Just about anything someone would need to know to avoid contributing to a problem that could end a bear’s life or put other people at risk is available on the Bearwise website.

TWRA reported 1,184 bear-related calls in 2020, 870 in 2021 and 1,023 in 2022. An average of 284 each of those years were food-related, and garbage was a factor in 22% of all calls.

An excellent summary on black bears in Tennessee on TWRA’s website provides additional information on co-existing with bears. It notes that the age-old adages “garbage kills bears” and “a fed bear is a dead bear” are accurate.

That summary notes that restricting bears’ access to human food is the “primary corrective action” to prevent the animals from becoming habituated to humans. But, “state and federal agencies have confronted significant challenges in bringing about even moderate changes to human behavior to achieve greater safety for humans and bears,” it adds.

Morgan, who has been a bear biologist during part of a long career with USFS, thinks “our future for bears here is really good.”

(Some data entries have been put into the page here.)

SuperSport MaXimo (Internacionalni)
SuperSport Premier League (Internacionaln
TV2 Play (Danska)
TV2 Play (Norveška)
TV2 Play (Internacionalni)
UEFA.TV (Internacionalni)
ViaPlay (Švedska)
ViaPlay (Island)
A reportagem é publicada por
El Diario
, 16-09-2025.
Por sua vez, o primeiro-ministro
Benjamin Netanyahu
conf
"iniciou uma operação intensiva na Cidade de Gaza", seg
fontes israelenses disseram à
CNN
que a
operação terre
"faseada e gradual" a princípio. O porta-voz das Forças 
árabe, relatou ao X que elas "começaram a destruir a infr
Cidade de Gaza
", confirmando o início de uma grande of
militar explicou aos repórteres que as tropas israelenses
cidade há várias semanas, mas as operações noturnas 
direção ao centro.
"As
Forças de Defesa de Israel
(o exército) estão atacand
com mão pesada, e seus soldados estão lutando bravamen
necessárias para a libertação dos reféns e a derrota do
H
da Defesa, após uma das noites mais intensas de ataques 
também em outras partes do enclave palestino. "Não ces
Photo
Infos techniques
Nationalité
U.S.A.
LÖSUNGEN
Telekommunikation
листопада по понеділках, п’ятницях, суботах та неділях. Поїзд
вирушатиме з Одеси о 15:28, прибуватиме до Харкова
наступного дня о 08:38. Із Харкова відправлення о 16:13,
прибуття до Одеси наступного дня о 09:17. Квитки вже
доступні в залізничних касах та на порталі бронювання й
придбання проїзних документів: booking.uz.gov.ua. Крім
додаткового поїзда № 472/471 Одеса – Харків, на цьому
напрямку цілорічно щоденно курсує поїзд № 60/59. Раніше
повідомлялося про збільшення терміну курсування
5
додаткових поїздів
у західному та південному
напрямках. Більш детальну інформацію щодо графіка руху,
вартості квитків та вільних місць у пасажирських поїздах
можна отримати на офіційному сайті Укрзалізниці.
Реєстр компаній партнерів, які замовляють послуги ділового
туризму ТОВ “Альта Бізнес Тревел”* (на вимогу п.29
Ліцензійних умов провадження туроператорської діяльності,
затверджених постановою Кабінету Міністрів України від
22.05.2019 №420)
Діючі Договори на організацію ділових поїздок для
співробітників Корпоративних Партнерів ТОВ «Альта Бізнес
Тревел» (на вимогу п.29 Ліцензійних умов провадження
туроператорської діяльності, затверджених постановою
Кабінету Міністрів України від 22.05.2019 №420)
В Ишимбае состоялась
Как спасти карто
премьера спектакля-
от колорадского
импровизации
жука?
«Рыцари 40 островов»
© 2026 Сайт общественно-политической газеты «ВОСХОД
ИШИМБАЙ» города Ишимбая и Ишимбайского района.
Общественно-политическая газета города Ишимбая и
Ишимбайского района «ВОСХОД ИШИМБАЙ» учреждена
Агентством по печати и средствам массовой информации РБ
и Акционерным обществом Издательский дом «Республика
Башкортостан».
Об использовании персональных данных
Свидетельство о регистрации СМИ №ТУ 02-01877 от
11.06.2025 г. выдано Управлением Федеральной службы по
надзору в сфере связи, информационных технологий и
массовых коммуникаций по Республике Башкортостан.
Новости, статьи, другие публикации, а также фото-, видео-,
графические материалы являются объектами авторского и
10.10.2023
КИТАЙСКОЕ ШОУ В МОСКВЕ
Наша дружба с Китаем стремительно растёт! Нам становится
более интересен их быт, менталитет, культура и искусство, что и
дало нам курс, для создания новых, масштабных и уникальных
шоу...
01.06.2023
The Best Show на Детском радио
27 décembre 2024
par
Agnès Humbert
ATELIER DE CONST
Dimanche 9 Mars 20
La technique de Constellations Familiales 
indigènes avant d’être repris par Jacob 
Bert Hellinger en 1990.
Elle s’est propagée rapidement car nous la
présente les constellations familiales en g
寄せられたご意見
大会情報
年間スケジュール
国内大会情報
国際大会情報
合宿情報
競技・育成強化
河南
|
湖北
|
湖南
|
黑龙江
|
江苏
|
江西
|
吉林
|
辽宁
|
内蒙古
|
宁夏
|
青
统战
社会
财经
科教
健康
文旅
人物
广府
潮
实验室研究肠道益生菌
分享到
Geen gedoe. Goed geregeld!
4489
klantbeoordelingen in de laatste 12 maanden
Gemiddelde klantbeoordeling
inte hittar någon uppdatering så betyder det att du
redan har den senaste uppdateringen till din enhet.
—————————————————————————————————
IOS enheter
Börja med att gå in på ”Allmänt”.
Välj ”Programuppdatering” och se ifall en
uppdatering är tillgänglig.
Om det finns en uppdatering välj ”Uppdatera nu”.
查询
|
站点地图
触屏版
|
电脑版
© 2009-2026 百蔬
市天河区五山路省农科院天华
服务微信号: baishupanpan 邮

But it will be about another month before bears are out of the woods for a few months human encounter-wise. Until then, some that have become habituated run the risk of capture and relocation or worse.

That didn’t happen in the case of the Paint Creek bear.

“It never came back,” Morgan said. “TWRA came down and did set a trap, monitored it, but it never showed up. Maybe it learned its lesson.”

If it hadn’t, the bear would have been attracted by bait inside the long, culvert-like trap with a “slam-door” at the front end. Once a bear gets in far enough and takes the bait, that door slams behind it. From there, protocols kick in.

“Without a doubt, if it goes hands-on (to humans) we’re going to probably euthanize it, but if it’s still exhibiting some natural normal behaviors we may actually what we call work it up like will immobilize it, put a tattoo in it, put a tag on its ear,” Morgan said.

“There’s a lot of research going on on tracking bears right now, we could set a radio collar on it, to be able to track it.”

Morgan said an estimated 3,000-plus black bears live in the massive Southern Appalachian corridor between the region just south of the Great Smoky Mountains National Park and Southwest Virginia.